Para mim, apreciar uma obra de arte causa este mesmo efeito. O espanto que ela provoca é uma suspensão do hábito.

É que narciso acha feio o que não é espelho...



Ah, ser professora! Melhor: ser professora de alunos inteligentes, como são os meus!

Para trabalhar sobre o Surrealismo no terceiro ano, interpretei com a turma as telas Cisnes refletindo elefantes, de Dalí, e A clarividência, de René Magritte. Por fim, pedi a eles que analisassem sozinhos a tela Attempting to impossible, do mesmo pintor belga. Fiquei maravilhada com as observações por eles feitas! Chamaram minha atenção para detalhes que eu nunca havia percebido – a conveniência de trocar impressões!...

Na obra, eu só havia conseguido enxergar o individualismo do homem que cria uma mulher segundo os seus caprichos, conforme a sua idealização do que seja uma mulher perfeita, ignorando, portanto, a riqueza de se conviver com a imperfeição dos feitos de carne e osso. Mas meus alunos me fizeram ver mais.

Uma dupla de alunos observou a expressão séria do criador e da criatura. Eu nunca tinha atentado para isso. Sim, estão sérios os dois. Como não poderiam deixar de estar, penso eu, pois que alegria e vivacidade pode ter alguém pretensioso a ponto de inventar para si uma companhia, como se todo o resto do mundo não fosse suficiente? E o que se pode esperar de alguém que é criado por um criador com tal espírito?

Outra dupla ponderou que a criatura tem traços físicos semelhantes aos do criador. É verdade! Tem mesmo! E tal apontamento enriquece a leitura – e confirma a prepotência do artista. Quer dizer então que a perfeição só é possível tendo semelhanças com ele?

Isso me faz lembrar aquele verso de Caetano Veloso, de que gosto muito – “É que narciso acha feio o que não é espelho...”, e aquele poema de Ricardo Reis, Ninguém a outro ama:

Ninguém a Outro Ama

Ninguém a outro ama, senão que ama
O que de si há nele, ou é suposto.
Nada te pese que não te amem. Sentem-te
Quem és, e és estrangeiro.
Cura de ser quem és, amam-te ou nunca.
Firme contigo, sofrerás avaro
De penas.


Há quem diga que nos apaixonamos por pessoas que têm características que não encontramos em nós, buscando uma complementaridade. Bobagem! O que nos fascina nos outros é o que eles têm de semelhante a nós. E, às vezes, disfarçamos nossa pretensão com traje diametralmente oposto. Mas é só um disfarce, e um disfarce que cai tão logo a convivência faça as diferenças salientarem-se. Então a queda do véu revela o que o outro realmente é: um estrangeiro. E nós todos sofremos de xenofobia.
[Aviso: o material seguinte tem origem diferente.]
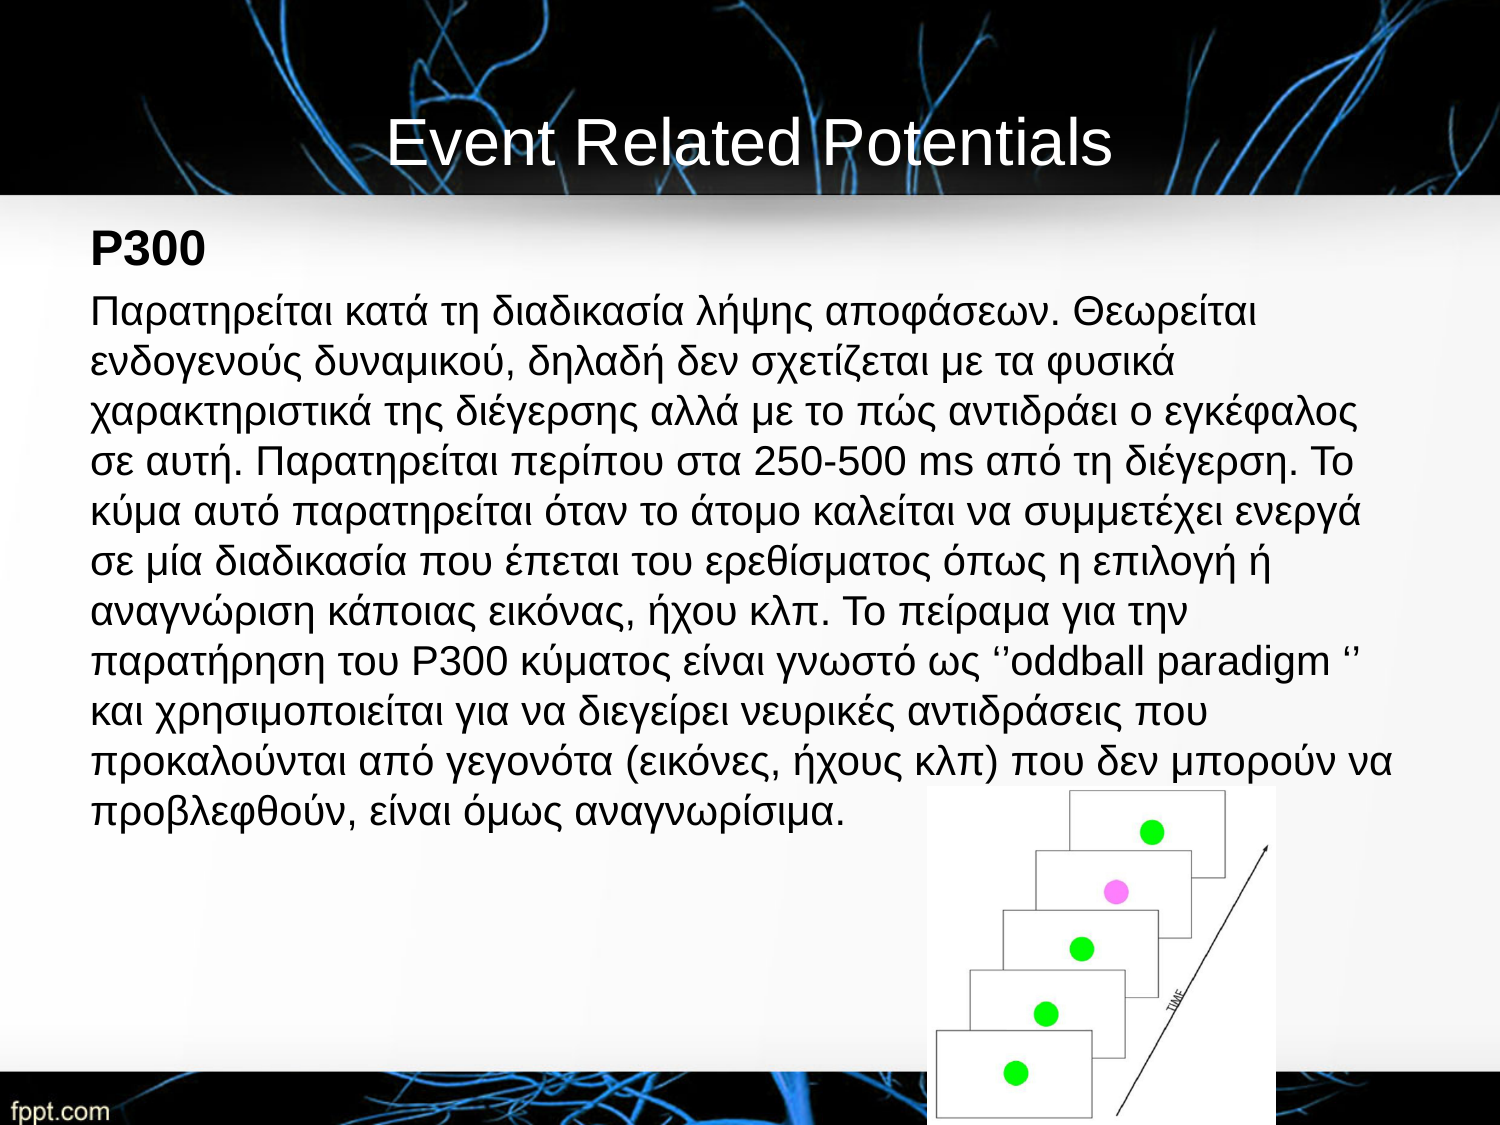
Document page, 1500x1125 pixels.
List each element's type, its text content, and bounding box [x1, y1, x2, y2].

list P300 Παρατηρείται κατά τη διαδικασία λήψης αποφάσεων. Θεωρείται ενδογενούς δυναμικού, δηλαδή δεν σχετίζεται με τα φυσικά χαρακτηριστικά της διέγερσης αλλά με το πώς αντιδράει ο εγκέφαλος σε αυτή. Παρατηρείται περίπου στα 250-500 ms από τη διέγερση. Το κύμα αυτό παρατηρείται όταν το άτομο καλείται να συμμετέχει ενεργά σε μία διαδικασία που έπεται του ερεθίσματος όπως η επιλογή ή αναγνώριση κάποιας εικόνας, ήχου κλπ. Το πείραμα για την παρατήρηση του Ρ300 κύματος είναι γνωστό ως ‘’oddball paradigm ‘’ και χρησιμοποιείται για να διεγείρει νευρικές αντιδράσεις που προκαλούνται από γεγονότα (εικόνες, ήχους κλπ) που δεν μπορούν να προβλεφθούν, είναι όμως αναγνωρίσιμα. [75, 208, 1425, 951]
picture [0, 0, 1500, 1125]
title Event Related Potentials [75, 45, 1425, 208]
Mal conseguimos suportar o que há de estrangeiro em nós mesmos, olhamos com expressão nauseabunda para a distorção entre o que somos e a imagem que construímos do que somos. Porque haveríamos de suportar no outro?

O melhor do poema, entretanto, é o consolo que nos dá por não sermos amados. Os que não nos amam não têm nada contra nós. Apenas percebem o abismo que nos separa deles, e é custoso amar quem está longe.

Mais custoso ainda é amarmos a nós mesmos quando tomamos uma distância de nós, confiantes de que não esqueceríamos o caminho de volta. Esquecemos o caminho de volta. Perdemos o ponto de referência. Temos uma vaga lembrança de como ele seja, mas não conseguimos chegar até ele. Nem ir adiante, construir um novo caminho. Não conseguimos partir tendo esta sensação de estar deixando algo para trás.

Não recuamos, porque nos falta a bússola. Não avançamos, porque nos falta coragem. Ficamos estáticos. Nos resta aprendermos a sermos mais generosos com nosso estrangeiro. Aceitar que somos o que aprendemos – ou inventamos – que era feio ser.